At 5 years, freedom from AI recurrence was significantly better in the reimplantation group than in the repair group (92% vs. 62%; P = .03). Overall survival was 100% for both groups. Results from a smaller cohort were published recently (Ann. Thorac. Surg. 2014;97:1227-34).

"In patients who have minimal sinus segment dilation or aneurysm and present with eccentric, BAV AI alone, with only a dilated annulus, it is becoming increasingly obvious and understood that this reparative technique [simple repair with SCA] is inadequate," said Dr. Bavaria.

Subgroup analysis showed that SCA in patients with enlarged annular diameters had poor outcomes. In those who underwent SCA, 88% of those with small preoperative annular diameters (27 mm or less) had no AI recurrence, compared with only 53% of those with larger diameters (28 mm or more) (P = .02). Root implantation was associated with excellent outcomes, regardless of preoperative annular size (100% vs. 88%; P = .30). "We have abandoned this particular procedure [SCA for these patients]," said Dr. Bavaria, noting that in his practice, he reserves SCA only for those who have normal annular size (27 mm or less) and a nonaneurysmal root.
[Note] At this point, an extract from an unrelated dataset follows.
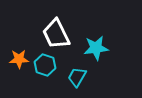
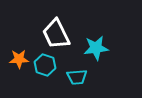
cyan trapezoid: rotated 125 degrees counterclockwise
Dr. Bavaria outlined some risk factors he associates with poor outcomes in BAV repair. These include excessive calcification of the leaflets, including the commissures or raphe; severely enlarged annular diameters without robust subannular stabilization; leaflet surface areas that are not adequate to provide excellent cusp coaptation (and therefore would require leaflet augmentation); and reimplantation with very extensive cusp repair.

Dr. Bavaria reported no relevant financial disclosures.